On voit donc que ce calcul du taux de participation, basé sur un sondage, est approximatif. Mais le plus étonnant est de constater que le taux de participation, en pleine crise économique, est particulièrement faible. Nous sommes en effet à un taux de participation historiquement bas de 61.5%, bien moins qu’au cours des années précédant la crise des subprimes, avec un taux de participation qui était de l’ordre de 67%. Si nous avions le même taux de participation qu’en 2008 (ce qui serait normal, puisqu’en temps de crise, les gens sont à la recherche d’un emploi pour sortir de la misère), nous aurions un taux de chômage supérieur de 5.5%. Il faut donc considérer la baisse du taux de participation comme une stratégie visant à minorer les chiffres de l’emploi.

Mais allons plus loin encore. Le bulletin du Bureau of Labor indique que le nombre de personnes employées à temps partiel s’élève à 6.2 millions, soit 3.7% de la population active. En France, ces personnes seraient comptabilisées dans les chiffres du chômage. Trump en avait même fait un argument de campagne lors de sa campagne en 2016, arguant que le taux de chômage était trafiqué et devait en réalité être plus proche de 42% si ces personnes étaient comptabilisées !
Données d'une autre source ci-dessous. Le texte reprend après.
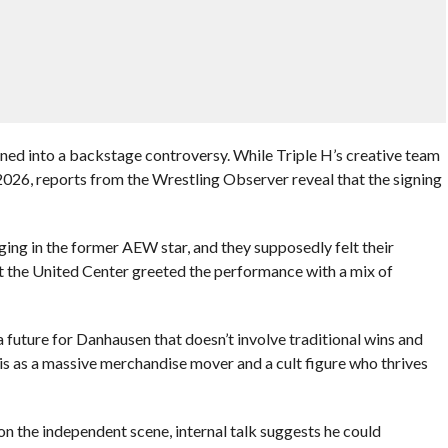
d into a backstage controversy. While Triple H’s creative team
026, reports from the Wrestling Observer reveal that the signing
ing in the former AEW star, and they supposedly felt their
at the United Center greeted the performance with a mix of
future for Danhausen that doesn’t involve traditional wins and
e is as a massive merchandise mover and a cult figure who thrives
on the independent scene, internal talk suggests he could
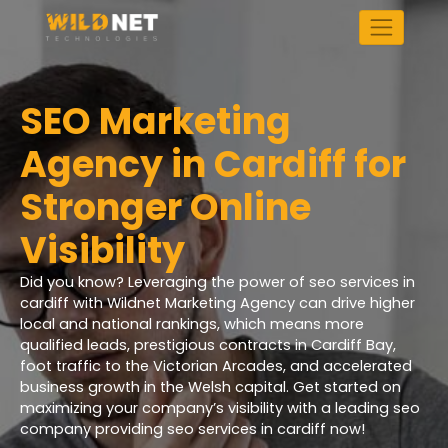
Skip
to
content
SEO Marketing
Agency in Cardiff for
Stronger Online
Visibility
Did you know? Leveraging the power of seo services in
cardiff with Wildnet Marketing Agency can drive higher
local and national rankings, which means more
qualified leads, prestigious contracts in Cardiff Bay,
foot traffic to the Victorian Arcades, and accelerated
business growth in the Welsh capital. Get started on
maximizing your company’s visibility with a leading seo
company providing seo services in cardiff now!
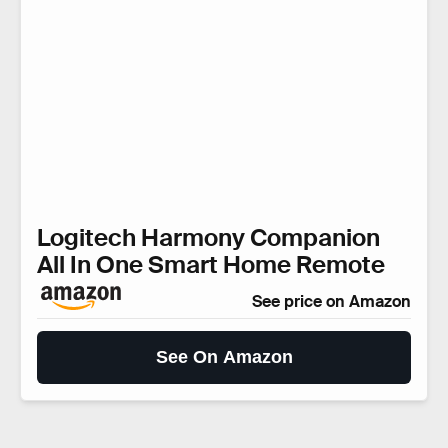
Logitech Harmony Companion
All In One Smart Home Remote
See price on Amazon
See On Amazon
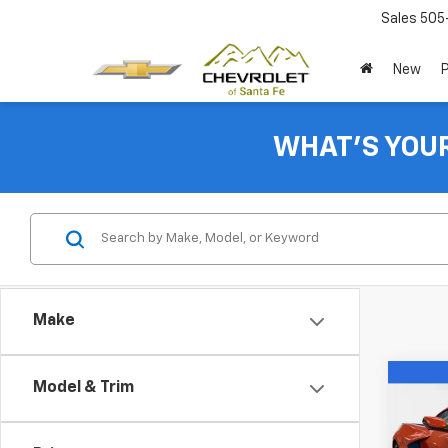
Sales
505
New
WHAT'S YOU
Make
Co
Model & Trim
$8,1
New
Corv
SAVI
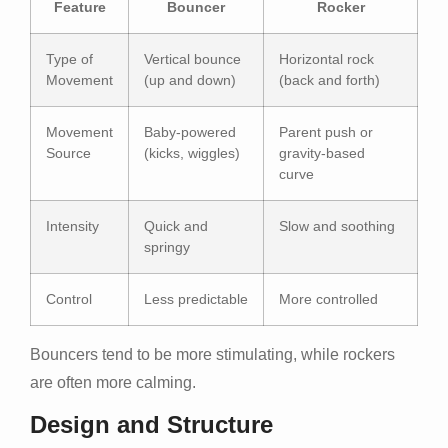
Feature
Bouncer
Rocker
Type of
Vertical bounce
Horizontal rock
Movement
(up and down)
(back and forth)
Movement
Baby-powered
Parent push or
Source
(kicks, wiggles)
gravity-based
curve
Intensity
Quick and
Slow and soothing
springy
Control
Less predictable
More controlled
Bouncers tend to be more stimulating, while rockers
are often more calming.
Design and Structure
En décembre, le nombre de personnes qui étaient hors des statistiques (« not in the labor force ») s’élevait à 7.3 millions, soit 4.4% de la population active. Notons que ces personnes sont hors des statistiques car elles sont généralement découragées et déclarent ne plus être à la recherche d’un emploi.  Ainsi, si l’on fait le total de toutes ces catégories, on obtient un taux de chômage qui est de 20.3%, bien au-dessus des chiffres officiels. Notons que le même raisonnement aurait pu être appliqué sous la mandature de Barack Obama. Alors même que Trump dénonçait l’inexactitude des chiffres du chômage sous l’ère Obama, il a soudainement accepté les chiffres officiels qui indiquaient un taux de chômage oscillant entre 4.7 et 3.5% avant la covid-19. Les chiffres étaient en réalité beaucoup plus élevés.

Le fait que la presse américaine et internationale n’étudient jamais les publications du Bureau of Labor et se contentent du chiffre officiel pose donc problème. Si un véritable travail journalistique était effectué sur la question, cela permettrait aux populations de se rendre compte que le plein emploi est un leurre et que le problème du chômage est systémique.  De plus, en annonçant les prouesses du gouvernement américain en termes d’emploi, la presse internationale renforce l’ordre néolibéral et ne permet plus de sortir de cette ornière. Il n’y a effectivement « pas d’alternative » si l’on considère que le taux de chômage est aussi bas. Si l’on explique en revanche que les chiffres sont manipulés et que le taux de chômage est supérieur à 10% de façon quasi permanente, cela permet un renversement de perspective, puisque l’ordre néolibéral apparaît alors subitement fragile.

Faire l’exégèse des publications du Bureau of Labor permettrait également de comprendre la logique de la dette publique. Il semble en effet incompréhensible de constater que la dette publique américaine n’ait cessé d’augmenter malgré la situation de plein emploi. Mais avec un taux de chômage officieux aussi important, on comprend aisément que la dette publique ne puisse être résorbée. Donc plutôt que d’accepter toujours plus de rigueur ou de modération salariale, reconnaître l’échec du gouvernement américain en termes d’emploi serait un premier pas vers l’acceptation d’une politique économique hétérodoxe émancipatrice qui consisterait à valoriser le travail au détriment du capital. La presse, en raison de son insigne médiocrité, et parce qu’elle est en outre détenue par les hommes qui font le système, fige l’ordre social et consacre l’ordre néolibéral.